The last three months made up just about the rainiest fall ever recorded in New England.
The September through November period was the wettest ever recorded at the Blue Hill Observatory in Milton, according to climate scientists at the University of Massachusetts Amherst.
It was the fourth-rainiest autumn on record in Boston, according to the Northeast Regional Climate Center. The city had more than 18 inches of rain over the period, which is 160 percent of normal rainfall.
Boston saw more than 9 inches of rain in November, which is more than double a normal November.
It was the second-wettest fall ever recorded in Worcester and in Providence.
Michael Rawlins, of the Climate Science Research Center at UMass Amherst, says all that precipitation could mean trouble come spring.
"Should we receive average snowfall over the winter," he said, "then it's very likely that we'll see issues with basement flooding, river flooding, septic system failures potentially, so, what would be best is if we had a very benign winter."
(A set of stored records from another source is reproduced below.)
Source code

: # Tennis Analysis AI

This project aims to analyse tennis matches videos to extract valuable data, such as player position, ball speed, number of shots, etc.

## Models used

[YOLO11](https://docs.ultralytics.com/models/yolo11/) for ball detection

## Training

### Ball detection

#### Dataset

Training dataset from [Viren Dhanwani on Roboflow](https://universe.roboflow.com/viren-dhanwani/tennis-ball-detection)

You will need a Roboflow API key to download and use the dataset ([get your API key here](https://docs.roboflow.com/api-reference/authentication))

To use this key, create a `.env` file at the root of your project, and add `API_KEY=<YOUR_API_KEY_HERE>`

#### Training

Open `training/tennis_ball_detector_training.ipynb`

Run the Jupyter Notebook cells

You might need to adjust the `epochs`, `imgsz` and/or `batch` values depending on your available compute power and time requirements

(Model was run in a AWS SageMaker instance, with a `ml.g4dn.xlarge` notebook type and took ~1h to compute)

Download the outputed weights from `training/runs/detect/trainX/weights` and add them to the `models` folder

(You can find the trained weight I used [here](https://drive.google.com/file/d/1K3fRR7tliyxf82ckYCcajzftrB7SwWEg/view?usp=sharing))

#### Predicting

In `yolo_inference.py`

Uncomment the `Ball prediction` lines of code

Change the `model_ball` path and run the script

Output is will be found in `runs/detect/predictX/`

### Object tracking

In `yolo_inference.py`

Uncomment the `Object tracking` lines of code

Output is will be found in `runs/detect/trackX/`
WBUR meteorologist David Epstein has said it may be a snowier-than-average meteorological winter, which began on Saturday (Dec. 1).
Rawlins says the region will likely get more wet autumns as a result of climate change. The National Climate Assessment, out late last month, said "further increases in rainfall intensity are expected" for the Northeast.
Massachusetts has received slightly more precipitation, on an annual basis, over the last century, while Boston has remained fairly steady:
November was a colder-than-normal month in the Northeast at large, and in Boston. But overall the autumn was warmer than normal in Boston.